Selon La Vie éco Maroc, la question de la disparition de l'argent est souvent posée, mais elle mérite d'être reformulée. En effet, le véritable enjeu n'est pas simplement de se demander si l'argent disparaîtra, mais plutôt de réfléchir à ce qui deviendra rare dans nos sociétés futures. Une réflexion qui touche à l'économie, à la société et à l'environnement.

Dans un monde en constante évolution, les ressources naturelles, la biodiversité, et même certaines formes de capital humain pourraient devenir les véritables monnaies d'échange. La crise climatique, la dégradation des écosystèmes et les inégalités croissantes soulèvent la question de la durabilité des modèles économiques actuels. Les pays doivent anticiper ces changements pour s'adapter à un nouvel ordre mondial.

La raréfaction de l'eau, par exemple, pourrait devenir l'un des enjeux majeurs du XXIe siècle, affectant des millions de personnes et remettant en question la stabilité de certaines régions. De même, la disponibilité des terres arables face à la croissance démographique et à l'urbanisation rapide accentue la pression sur les ressources alimentaires.

Alors que l'argent a longtemps été considéré comme la principale mesure de la richesse, cette perception pourrait changer.
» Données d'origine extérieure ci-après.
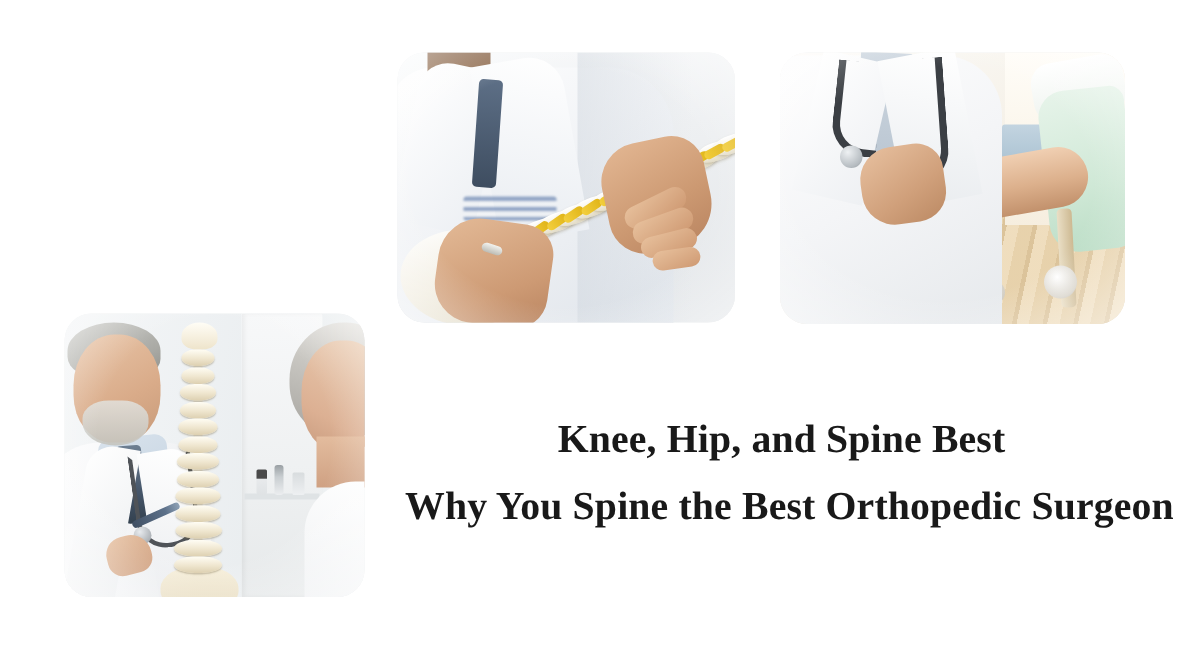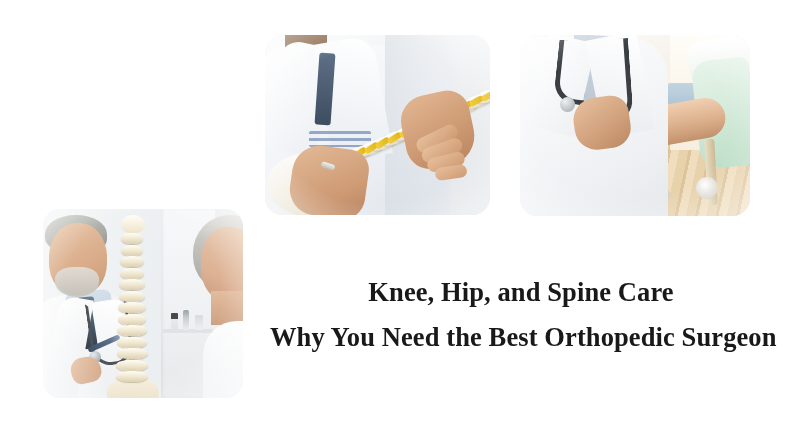"Knee, Hip, and Spine Care" div.hl-line { text: Care -> Best }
À l'avenir, la capacité à gérer et à préserver les ressources naturelles sera essentielle. Les pays qui sauront investir dans des technologies durables et des pratiques respectueuses de l'environnement auront un avantage concurrentiel indéniable.
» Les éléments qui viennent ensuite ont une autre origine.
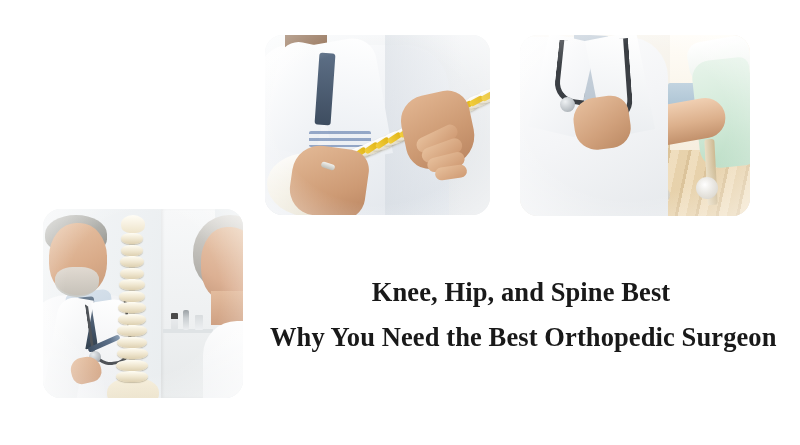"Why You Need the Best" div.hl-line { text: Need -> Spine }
En somme, la discussion sur la disparition de l'argent nous amène à envisager des scénarios plus larges, où la valeur sera déterminée par notre capacité à maintenir un équilibre entre l'économie, la société et l'environnement. La question n'est pas tant de savoir si l'argent disparaîtra, mais plutôt comment nous redéfinirons la valeur dans un monde où les ressources deviennent de plus en plus rares.